Lalu, di otak kriminalku timbul ide untuk membalasnya.
"Wah... Kita terlambat nih, penerbangan selanjutnya baru ada jam sebelas tiga puluh, gimana mbak?"
"Sori, mbak yang terlambat, bukannya kesalahan bagian tiketing lho. Tadi di telpon, mba bilang dengan pede-nya penerbangan akan ditunda, nungguin kita. Tadi saya terlanjur terkesan akan kekuasaan instansi mbak yang bisa menunda jadwal penerbangan. Kekuasaannya seperti presiden aja." aku berkata nyerocos.Â
Akhirnya sambil melewati waktu, kami mengambil paket refleksi. Dan, dalam hati mulai muncul ketidak-sukaan terhadapnya. Aku mengambil sikap diam. Itu yang aku lakukan selama perjalanan.
Sesampainya di tujuan, dia nempel terus sama seseorang yang menjemput kami. Aku dan sopirnya benar-benar dianggap nyamuk. si sopir lebih banya diam, sesekali melihat ke belakang lewat spion. Sementara aku, sepanjang perjalanan hanya terduduk diam bergeming.

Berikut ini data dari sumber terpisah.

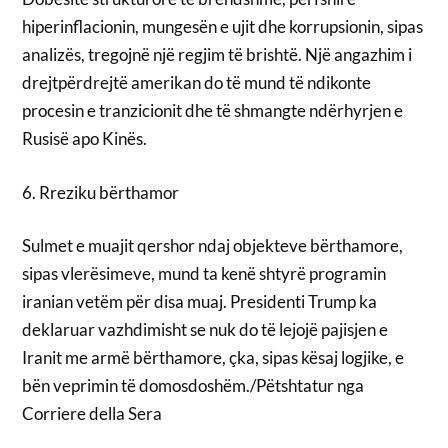
hiperinflacionin, mungesën e ujit dhe korrupsionin, sipas
analizës, tregojnë një regjim të brishtë. Një angazhim i
drejtpërdrejtë amerikan do të mund të ndikonte
procesin e tranzicionit dhe të shmangte ndërhyrjen e
Rusisë apo Kinës.
6. Rreziku bërthamor
Sulmet e muajit qershor ndaj objekteve bërthamore,
sipas vlerësimeve, mund ta kenë shtyrë programin
iranian vetëm për disa muaj. Presidenti Trump ka
deklaruar vazhdimisht se nuk do të lejojë pajisjen e
Iranit me armë bërthamore, çka, sipas kësaj logjike, e
bën veprimin të domosdoshëm./Pëtshtatur nga
Corriere della Sera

Perjalanan cukup melelahkan karena kami sudah terlambat sekitar lima jam, padahal harus meninjau lokasi untuk pesiapan keesokan harinya.
Lalu, hatiku sedikit terhibut melihat keindahan Ngarai Sianok. Tanpa sadar aku berseru: "Wow ... cantik sekali, mau donk foto di situ."
"Ga keburu mbak, perjalanan masih jauh." sambar si pongah
Si sopir melemparkan pandangan tak berdaya, sambil berkata "Kalau hanya berfoto saja, saya rasa bisa."
"Sudahlah mas, ga penting. Kalau jodoh ambil foto di situ pasti ada jalannya." jawabku cuek.
Keesokan harinya saat para bos datang, aku bercerita tentang keindahan Ngarai Sianok dan memberanikan diri untuk meminta agar kita bisa mampir ke sana untuk berfoto ria.